2

I have some questions revolving around the garbage collection of string objects and literals and the string pool.

Setup

Looking at a code snippet, such as:

// (I am using this constructor on purpose)
String text = new String("hello");

we create two string objects:

  • "hello" creates one and puts it into the string pool
  • new String(...) creates another, stored on the heap

Garbage collection

Now, if text falls out of scope and nobody references them anymore, it can be garbage collected, right?

But what about the literal in the pool? If it is not referenced by anyone anymore, can it be garbage collected as well? If not, why?

H3AR7B3A7
  • 4,366
  • 2
  • 14
  • 37
  • 1
    The literal "hello" is not created on the heap. It will be compiled into a readonly memory section. – h0r53 Oct 21 '21 at 16:14
  • I think the literal `"hello"` is not eligible for garbage collection. It is physically part of the class `New`. But I'm not sure. If you have a very large number of string literals, I'd suggest putting them in a file (use a resource file) and reading them at runtime. This way they are definitely eligible for garbage collection. – markspace Oct 21 '21 at 16:15
  • 1
    The literal `"hello"` is not eligible for garbage collection. The reason is, no dynamic memory was allocated for this literal. Yes, it is referenced when the `String` constructor copies it into the heap, but the literal itself does not live, and never lived, in the heap. It would be quite dangerous to try to Garbage Collect literals, because doing so would simply erase the memory that the literal originated from, but doing so would either resize the file structure or simple "zero-out" the data. The latter has no benefit, and the former would require adjusting offsets in the class file format. – h0r53 Oct 21 '21 at 16:19
  • Look in your compiled class file. You'll find the string literals there. Technically, as all Java code runs in the JRE, all class files are loaded into a form of dynamically managed memory, the permgen/MetaSpace.
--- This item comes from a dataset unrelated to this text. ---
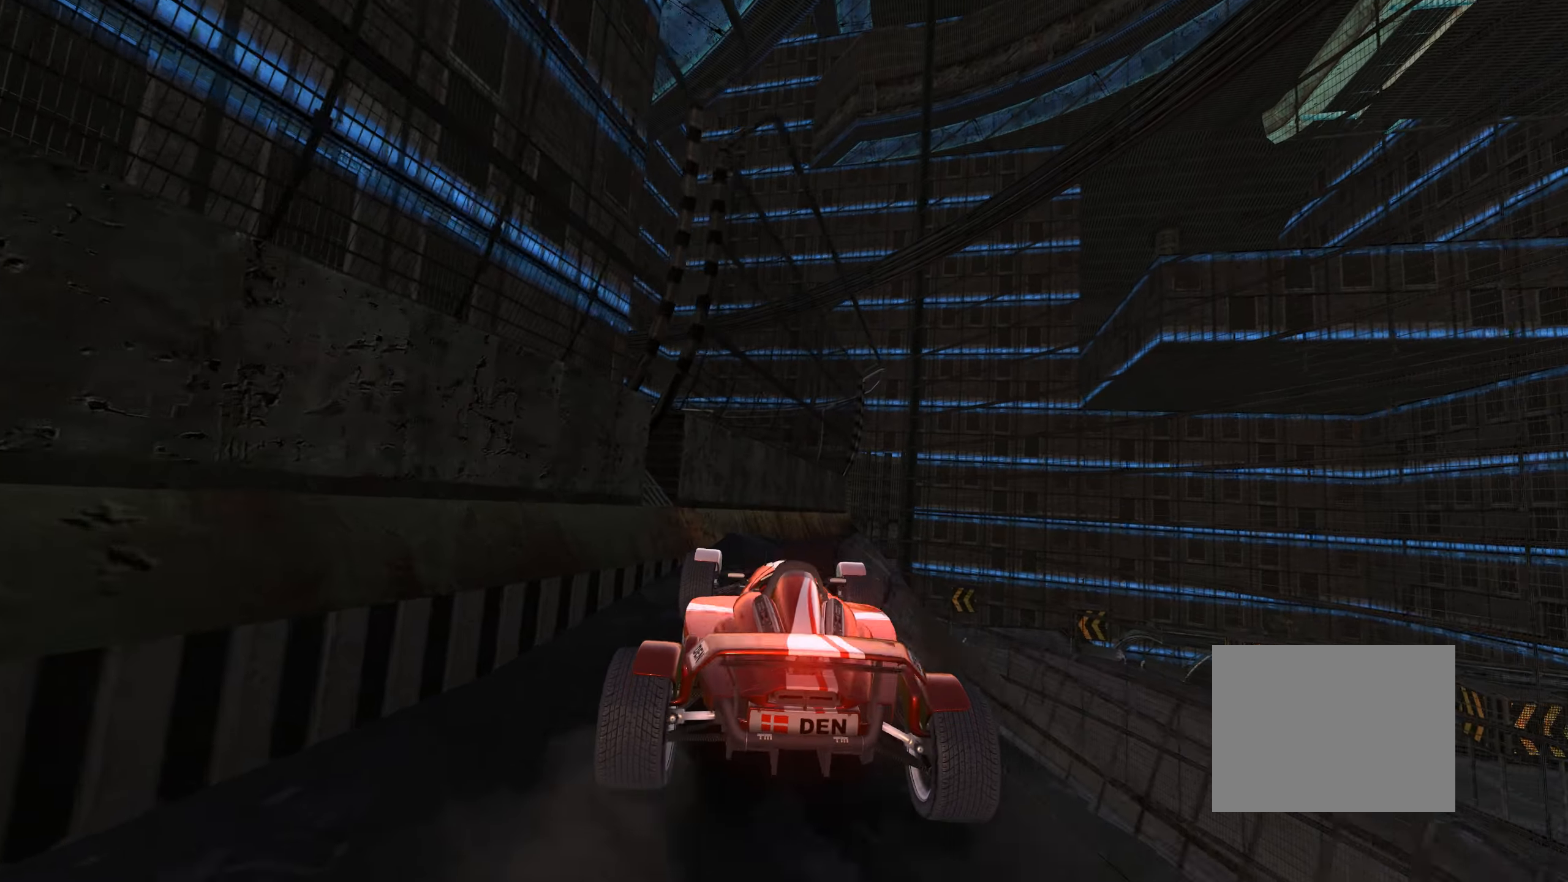
{"keys": [], "events": [[33, "right", "down"], [400, "right", "up"]]}
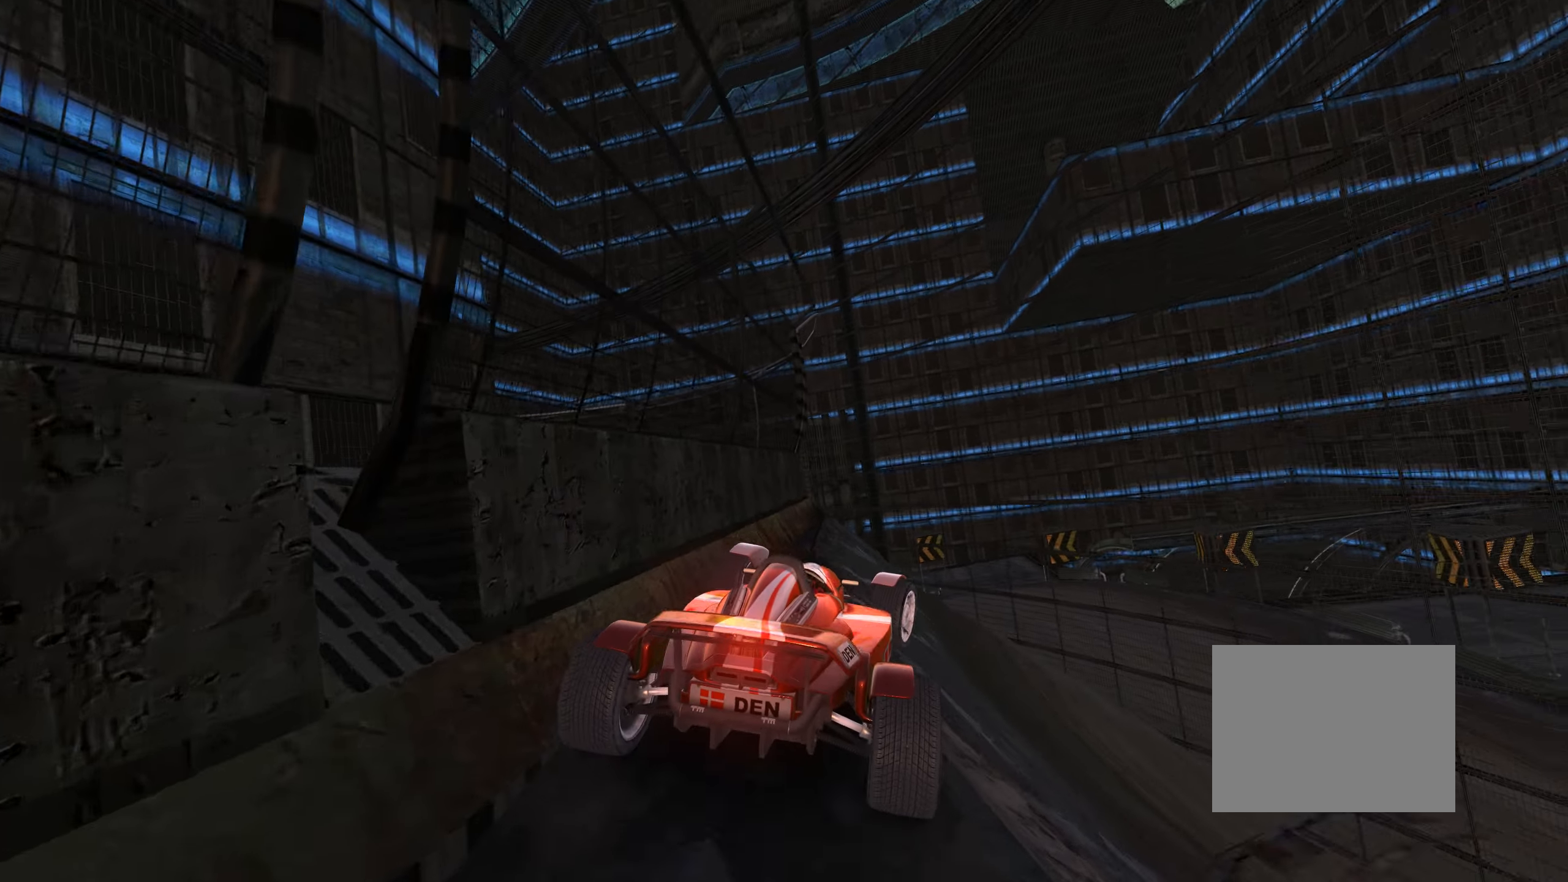
{"keys": ["up"], "events": [[133, "up", "down"], [217, "up", "up"], [283, "left", "down"], [383, "left", "up"], [500, "up", "down"]]}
So from that you could suggest all Java code runs in the heap of the Java runtime. But this is different than a traditional heap that is managed by a Garbage collector. Newer versions of Java allow for unloading classes. This is in ways comparable to garbage collection, but at a class level. This again is different than the traditional heap. There is a useful distinction. – h0r53 Oct 21 '21 at 20:56

2 Answers2

1

When we create a String via the new operator, the Java compiler will create a new object and store it in the heap space reserved for the JVM.

To be more specific, it will NOT be in the String Pool, which is a specialized part of the (heap) memory.
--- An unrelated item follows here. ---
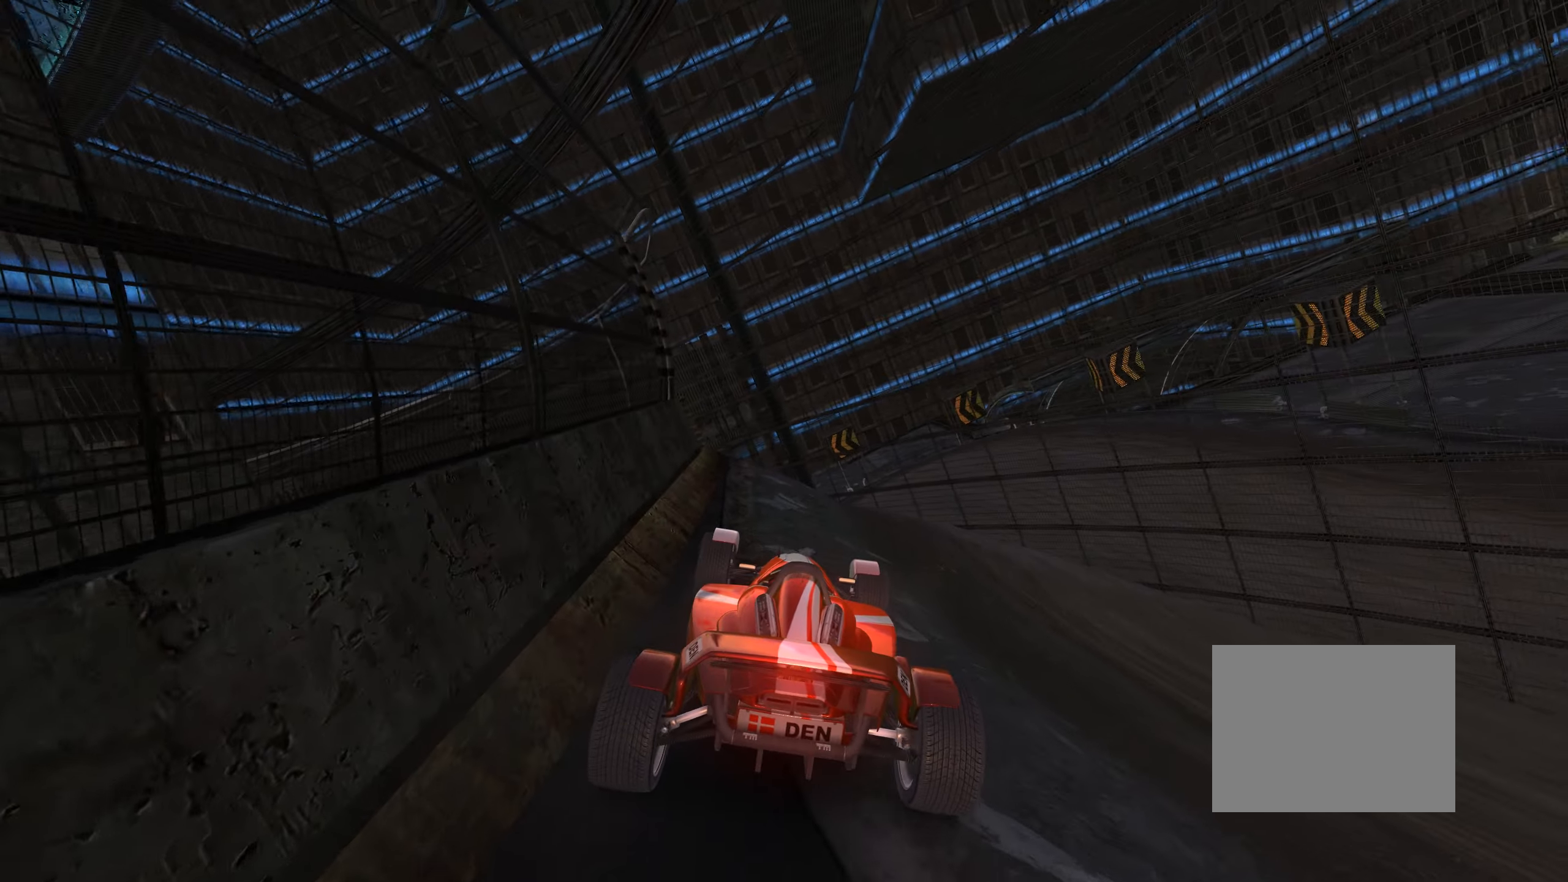
{"keys": [], "events": [[67, "up", "up"], [100, "left", "down"], [233, "left", "up"]]}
String text = new String("hello");

As soon as there is no more reference to the object it is eligible for GC.

In contrast, the following would be stored in the string pool:

String a = "hello";

When we call a similar line again:

String b = "hello";

The same object will be used from the String Pool, and it will never be eligible for GC.

As to why:

To reduce the memory needed to hold all the String literals (and the interned Strings), since these literals have a good chance of being used many times over.

H3AR7B3A7
  • 4,366
  • 2
  • 14
  • 37
  • Using `new String("hello")` doesn't save any memory in any case, because you're still passing in a literal `"hello"`, and that goes in the string pool. – user2357112 Oct 21 '21 at 17:19
  • Could you share a source? I thought that was what **intern()** was for... And it will only be added to the pool when intern is called on the object. – H3AR7B3A7 Oct 21 '21 at 17:20
  • *Your answer* is one source. Your answer says literals go in the string pool. The `"hello"` in `new String("hello")` is a literal, which goes in the string pool. – user2357112 Oct 21 '21 at 17:24
  • The assignment to a literal is a special case in Java, and just passing "hello" as a param is not the same thing. I can see how you would think that though. – H3AR7B3A7 Oct 21 '21 at 17:26
  • For another source, see [the Javadoc for `String::intern`](https://docs.oracle.com/en/java/javase/11/docs/api/java.base/java/lang/String.html#intern()): "All literal strings and string-valued constant expressions are interned." – user2357112 Oct 21 '21 at 17:27
  • For more sources, see pretty much any Google hit for `Java string pool`. The assignment is not special. The literal is what matters. – user2357112 Oct 21 '21 at 17:28
  • If you wouldn't have to call text.intern() for it to be interned, why does it exist? And why does no diagram exist that says the new operator creates the object in the heap AND the literal in the pool? – H3AR7B3A7 Oct 21 '21 at 17:30
  • `intern` exists to intern strings created dynamically, like with string concatenation or `StringBuilder`. – user2357112 Oct 21 '21 at 17:31
  • 2
    `new` does not create the literal. `new` *receives* the literal, and creates a copy of it. (For strings, this is almost always a pointless operation. `String` probably shouldn't even *have* a copy constructor, but it was designed in Java 1.0, where they made a lot of design mistakes.) – user2357112 Oct 21 '21 at 17:34
  • "As soon as there is no more reference to the object it is eligible for GC, and no string "hello" will be anywhere in memory." - this is not true. The literal will remain in memory, just not on the heap. – h0r53 Oct 21 '21 at 17:36
  • 1
    The compiler translates Java source code to Java bytecode. It does not “*create a new object and store it in the heap space*”; that happens at runtime, not compile-time. – Holger Oct 25 '21 at 08:33
  • 1
    @h0r53 there’s a tenacious myth about objects for string literals not being on the heap. **All objects** are on the heap. That’s simply [a matter of definition](https://docs.oracle.com/javase/specs/jvms/se17/html/jvms-2.html#jvms-2.5.3): “*The heap is the run-time data area from which memory for all class instances and arrays is allocated.*”. The string pool only contains **references** to certain string objects Being referenced by the pool doesn’t change the nature of the memory containing the object. To complicate matters, a string typically consists of two objects, the `String` and an array – Holger Oct 25 '21 at 08:44
1

The specification does not mandate a behavior. All it requires, is that all string literals (and string-typed compile-time constants in general) expressing the same string, evaluate to the same object at runtime.

JLS §3.10.5:

At run time, a string literal is a reference to an instance of class String (§4.3.3) that denotes the string represented by the string literal.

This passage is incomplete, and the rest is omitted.